This was just a normal celebrity weekend in Miami. Friday night, Serena Williams and Caroline Wozniacki watched the Miami Heat clinch their fourth consecutive Eastern Conference title (and then took celebratory photos with Greg Oden).
Saturday, the legendary tennis megastar was minding her own business on the beach, snapping selfies because what else is there to do on South Beach. You have to stunt, right? Off in the distance a wedding was taking place. In the spirit of the moment, Serena allowed the spirits of Owen Wilson and Vince Vaughan to guide her. The next thing anyone knew, Williams was crashing the wedding in a leopard swimsuit. Judging from the pictures a memory for life was created, so all’s well that ends well in this regard.
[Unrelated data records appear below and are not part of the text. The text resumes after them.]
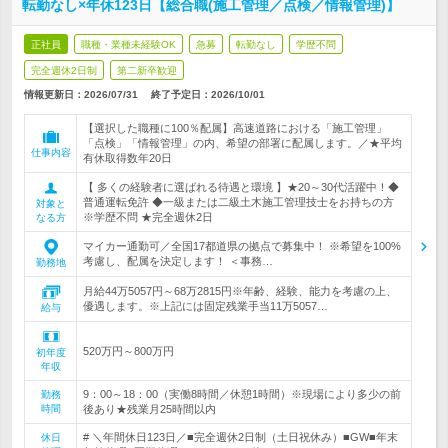
転勤なし×年休123日【総合職(施工管理／点検／情報管理)】
正社員
職種・業種未経験OK
急募
転勤なし
学歴不問
完全週休2日制
第二新卒歓迎
情報更新日：2026/07/31
終了予定日：
2026/10/01
【選択した職種に100％配属】高速道路における「施工管理」
「点検」「情報管理」の内、希望の部署に配属します。／★平均
仕事内容
有休取得数年20日
【 多くの経験者に選ばれる待遇と環境 】★20～30代活躍中！◆
普通運転免許 ◆一級または二級土木施工管理技士をお持ちの方
対象と
※学歴不問 ★完全週休2日
なる方
マイカー通勤可／全国17都道県の拠点で募集中！ ※希望を100%
考慮し、配属を決定します！ ＜事務…
勤務地
月給44万5057円～68万2815円※年齢、経験、能力を考慮の上、
優遇します。※上記には固定残業手当11万5057…
給与
520万円～800万円
初年度
年収
9：00～18：00（実働8時間／休憩1時間）※現場により多少の前
勤務
時間
後あり★残業月25時間以内
# ＼年間休日123日／■完全週休2日制（土日祝休み）■GW■年末
休日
Let’s run through three quick thoughts while we’re still here:
1. Wedding crashing is risky business, especially when taking into consideration you don’t know how the bride is going to react. She’s been awaiting this day her entire life, and then some scantly clad woman comes sashaying down the aisle attempting to one up her? Nah. Then again, it is Serena Williams. Fighting her, in a wedding dress at that, probably wouldn’t end too well. She is still from Compton, too, don’t forget.
2. All praise to the groom. Keeping his eyes focused on his queen while Serena’s frame filled out that swimsuit was a test to his marriage he probably wasn’t expecting so soon. The last thing any man wants to deal with is his lady cussing him out, let alone his wedding night.
3. I say this with all the respect in the world. Serena is thicker than Mississippi molasses on a southern grandma’s French toast on Easter Sunday. Or in the words of a Crew member who shall remain nameless, “Serena has the ass of a school cafeteria worker.”